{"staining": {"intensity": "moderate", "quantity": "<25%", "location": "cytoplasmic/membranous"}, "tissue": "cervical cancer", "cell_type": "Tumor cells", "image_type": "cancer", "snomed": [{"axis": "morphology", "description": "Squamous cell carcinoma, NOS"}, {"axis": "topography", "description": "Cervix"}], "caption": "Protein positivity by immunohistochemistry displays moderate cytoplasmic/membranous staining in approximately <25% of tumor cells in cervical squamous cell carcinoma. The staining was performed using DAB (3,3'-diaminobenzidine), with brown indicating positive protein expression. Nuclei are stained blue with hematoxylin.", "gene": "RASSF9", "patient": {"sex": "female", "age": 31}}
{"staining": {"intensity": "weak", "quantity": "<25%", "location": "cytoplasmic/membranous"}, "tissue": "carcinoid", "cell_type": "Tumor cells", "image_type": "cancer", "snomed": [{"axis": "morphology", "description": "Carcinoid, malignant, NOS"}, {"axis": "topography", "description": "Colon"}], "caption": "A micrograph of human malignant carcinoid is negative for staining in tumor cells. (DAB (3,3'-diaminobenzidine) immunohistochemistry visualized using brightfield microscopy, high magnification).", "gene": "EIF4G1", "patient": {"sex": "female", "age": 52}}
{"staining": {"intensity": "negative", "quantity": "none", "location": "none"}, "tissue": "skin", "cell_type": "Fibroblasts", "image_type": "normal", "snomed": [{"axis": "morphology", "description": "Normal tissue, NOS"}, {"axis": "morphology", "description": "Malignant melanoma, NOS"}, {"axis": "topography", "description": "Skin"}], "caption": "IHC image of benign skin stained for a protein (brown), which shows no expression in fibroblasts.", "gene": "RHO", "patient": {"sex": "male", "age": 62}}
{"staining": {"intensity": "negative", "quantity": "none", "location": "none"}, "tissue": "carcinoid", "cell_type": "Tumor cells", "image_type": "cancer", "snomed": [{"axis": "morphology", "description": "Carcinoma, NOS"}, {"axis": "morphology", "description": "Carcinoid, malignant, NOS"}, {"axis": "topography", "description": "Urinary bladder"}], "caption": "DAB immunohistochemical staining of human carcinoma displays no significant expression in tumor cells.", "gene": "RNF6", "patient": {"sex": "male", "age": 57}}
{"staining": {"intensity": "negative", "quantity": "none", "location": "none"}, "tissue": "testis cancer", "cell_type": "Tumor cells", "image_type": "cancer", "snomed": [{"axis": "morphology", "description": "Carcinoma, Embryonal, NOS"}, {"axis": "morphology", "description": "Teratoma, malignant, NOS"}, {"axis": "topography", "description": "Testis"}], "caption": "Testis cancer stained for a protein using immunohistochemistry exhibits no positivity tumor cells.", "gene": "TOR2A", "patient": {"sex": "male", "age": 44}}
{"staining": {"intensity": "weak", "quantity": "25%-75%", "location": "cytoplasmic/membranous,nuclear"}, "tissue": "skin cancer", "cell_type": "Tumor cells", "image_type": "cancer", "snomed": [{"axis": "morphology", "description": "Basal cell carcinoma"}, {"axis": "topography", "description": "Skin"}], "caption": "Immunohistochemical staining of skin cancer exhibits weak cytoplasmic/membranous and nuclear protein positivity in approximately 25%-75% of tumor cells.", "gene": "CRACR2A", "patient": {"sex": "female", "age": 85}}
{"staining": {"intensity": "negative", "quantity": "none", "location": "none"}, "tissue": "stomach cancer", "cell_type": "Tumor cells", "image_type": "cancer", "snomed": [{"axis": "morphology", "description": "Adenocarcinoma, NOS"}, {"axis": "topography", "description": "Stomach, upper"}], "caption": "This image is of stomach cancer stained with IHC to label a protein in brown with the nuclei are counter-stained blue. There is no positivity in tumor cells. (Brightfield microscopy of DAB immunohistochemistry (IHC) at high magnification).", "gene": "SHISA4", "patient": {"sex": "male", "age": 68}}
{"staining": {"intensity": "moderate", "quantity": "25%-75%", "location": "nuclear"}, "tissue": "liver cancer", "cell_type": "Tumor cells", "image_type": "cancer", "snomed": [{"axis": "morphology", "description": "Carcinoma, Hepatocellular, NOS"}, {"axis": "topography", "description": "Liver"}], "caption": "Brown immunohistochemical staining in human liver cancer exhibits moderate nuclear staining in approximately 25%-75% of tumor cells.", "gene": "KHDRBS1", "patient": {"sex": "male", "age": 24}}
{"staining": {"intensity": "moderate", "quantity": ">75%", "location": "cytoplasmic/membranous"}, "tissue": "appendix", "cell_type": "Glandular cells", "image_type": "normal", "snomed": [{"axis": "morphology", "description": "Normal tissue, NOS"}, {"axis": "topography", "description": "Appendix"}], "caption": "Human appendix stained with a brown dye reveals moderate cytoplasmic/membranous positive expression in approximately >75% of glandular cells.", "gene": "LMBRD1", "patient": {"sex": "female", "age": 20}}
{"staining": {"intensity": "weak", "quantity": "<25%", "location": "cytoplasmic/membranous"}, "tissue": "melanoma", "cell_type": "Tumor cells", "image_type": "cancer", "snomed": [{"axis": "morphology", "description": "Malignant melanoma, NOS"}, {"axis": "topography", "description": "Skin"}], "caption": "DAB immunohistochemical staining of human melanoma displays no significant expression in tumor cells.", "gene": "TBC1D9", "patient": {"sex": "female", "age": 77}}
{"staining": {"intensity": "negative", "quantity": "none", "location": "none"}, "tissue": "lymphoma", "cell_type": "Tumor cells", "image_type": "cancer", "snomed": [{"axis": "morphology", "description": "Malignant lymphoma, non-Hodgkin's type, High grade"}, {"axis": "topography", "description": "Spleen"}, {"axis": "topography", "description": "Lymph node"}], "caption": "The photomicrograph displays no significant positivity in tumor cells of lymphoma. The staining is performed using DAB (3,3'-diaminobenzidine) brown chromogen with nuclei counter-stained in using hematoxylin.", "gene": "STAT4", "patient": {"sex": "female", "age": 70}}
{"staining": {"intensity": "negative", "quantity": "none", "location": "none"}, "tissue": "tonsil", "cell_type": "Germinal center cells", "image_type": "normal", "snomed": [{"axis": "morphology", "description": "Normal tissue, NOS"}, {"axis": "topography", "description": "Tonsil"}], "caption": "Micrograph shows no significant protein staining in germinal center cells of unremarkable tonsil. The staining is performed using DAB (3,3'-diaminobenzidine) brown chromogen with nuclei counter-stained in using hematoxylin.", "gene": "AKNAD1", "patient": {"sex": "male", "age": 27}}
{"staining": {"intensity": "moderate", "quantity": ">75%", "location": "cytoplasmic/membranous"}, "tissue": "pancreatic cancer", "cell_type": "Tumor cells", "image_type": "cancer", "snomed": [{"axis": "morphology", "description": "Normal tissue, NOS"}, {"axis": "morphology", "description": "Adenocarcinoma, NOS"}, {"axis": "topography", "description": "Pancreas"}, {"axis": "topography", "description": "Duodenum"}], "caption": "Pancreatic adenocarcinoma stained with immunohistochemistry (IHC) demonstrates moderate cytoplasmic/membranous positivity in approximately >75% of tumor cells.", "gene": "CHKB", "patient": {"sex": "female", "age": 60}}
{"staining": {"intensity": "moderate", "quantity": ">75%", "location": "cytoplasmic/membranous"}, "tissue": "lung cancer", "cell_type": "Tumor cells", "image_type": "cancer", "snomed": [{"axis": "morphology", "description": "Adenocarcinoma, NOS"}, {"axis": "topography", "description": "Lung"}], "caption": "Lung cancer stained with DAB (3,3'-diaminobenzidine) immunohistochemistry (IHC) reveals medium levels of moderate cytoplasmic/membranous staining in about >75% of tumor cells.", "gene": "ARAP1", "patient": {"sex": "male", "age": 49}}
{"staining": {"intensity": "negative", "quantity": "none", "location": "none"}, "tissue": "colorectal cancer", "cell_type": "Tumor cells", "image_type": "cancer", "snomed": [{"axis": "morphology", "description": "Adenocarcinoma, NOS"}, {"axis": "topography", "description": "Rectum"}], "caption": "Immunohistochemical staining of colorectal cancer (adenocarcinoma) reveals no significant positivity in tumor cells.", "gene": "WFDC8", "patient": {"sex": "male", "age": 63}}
----
## EXERCISE OBJECTIVE:
From the first line of the listing above to the line with "image of benign", please transcribe each line exactly, both ends included, and nothing beyond that.

## EXPECTED OUTPUT:
{"staining": {"intensity": "moderate", "quantity": "<25%", "location": "cytoplasmic/membranous"}, "tissue": "cervical cancer", "cell_type": "Tumor cells", "image_type": "cancer", "snomed": [{"axis": "morphology", "description": "Squamous cell carcinoma, NOS"}, {"axis": "topography", "description": "Cervix"}], "caption": "Protein positivity by immunohistochemistry displays moderate cytoplasmic/membranous staining in approximately <25% of tumor cells in cervical squamous cell carcinoma. The staining was performed using DAB (3,3'-diaminobenzidine), with brown indicating positive protein expression. Nuclei are stained blue with hematoxylin.", "gene": "RASSF9", "patient": {"sex": "female", "age": 31}}
{"staining": {"intensity": "weak", "quantity": "<25%", "location": "cytoplasmic/membranous"}, "tissue": "carcinoid", "cell_type": "Tumor cells", "image_type": "cancer", "snomed": [{"axis": "morphology", "description": "Carcinoid, malignant, NOS"}, {"axis": "topography", "description": "Colon"}], "caption": "A micrograph of human malignant carcinoid is negative for staining in tumor cells. (DAB (3,3'-diaminobenzidine) immunohistochemistry visualized using brightfield microscopy, high magnification).", "gene": "EIF4G1", "patient": {"sex": "female", "age": 52}}
{"staining": {"intensity": "negative", "quantity": "none", "location": "none"}, "tissue": "skin", "cell_type": "Fibroblasts", "image_type": "normal", "snomed": [{"axis": "morphology", "description": "Normal tissue, NOS"}, {"axis": "morphology", "description": "Malignant melanoma, NOS"}, {"axis": "topography", "description": "Skin"}], "caption": "IHC image of benign skin stained for a protein (brown), which shows no expression in fibroblasts.", "gene": "RHO", "patient": {"sex": "male", "age": 62}}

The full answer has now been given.